Locate each line in the data below that contains the string "PROSHARES" and copy those lines out. The match is case-sensitive.

Top of THE DATA

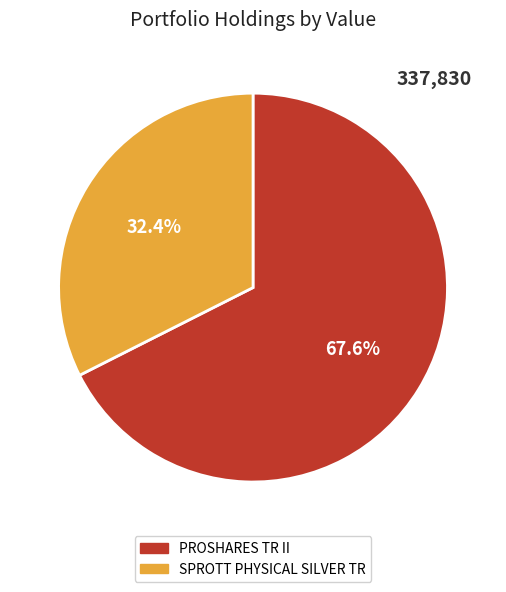

Which has a higher value, PROSHARES TR II or SPROTT PHYSICAL SILVER TR?

PROSHARES TR II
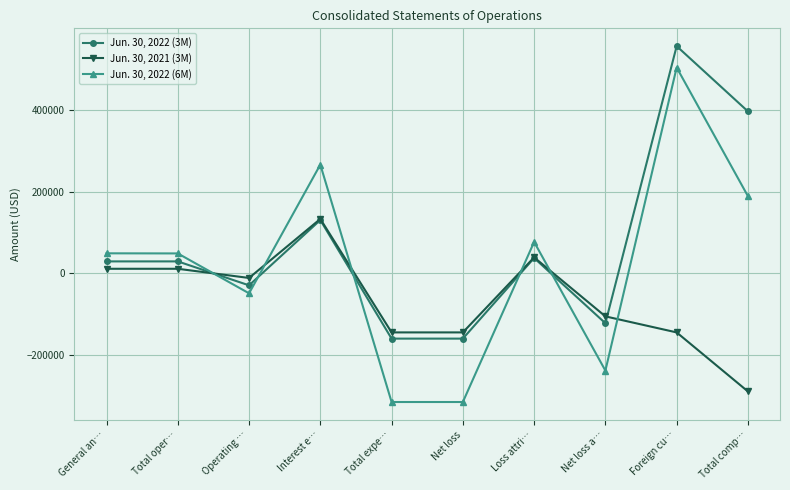

In Jun. 30, 2022 (3M), how many points are higher than both neighbors (excluding endpoints)?

4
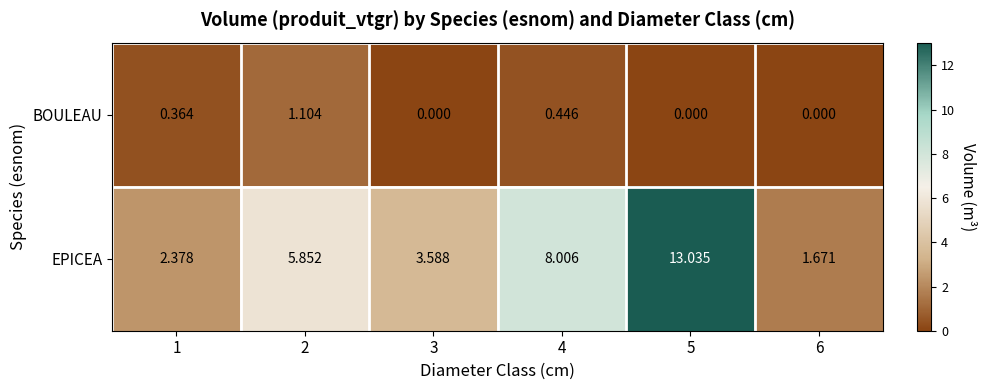

Between 1 and 4, which series saw the biggest shift?

EPICEA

Bottom of THE DATA

◆ TASK ANSWER:
Which has a higher value, PROSHARES TR II or SPROTT PHYSICAL SILVER TR?
PROSHARES TR II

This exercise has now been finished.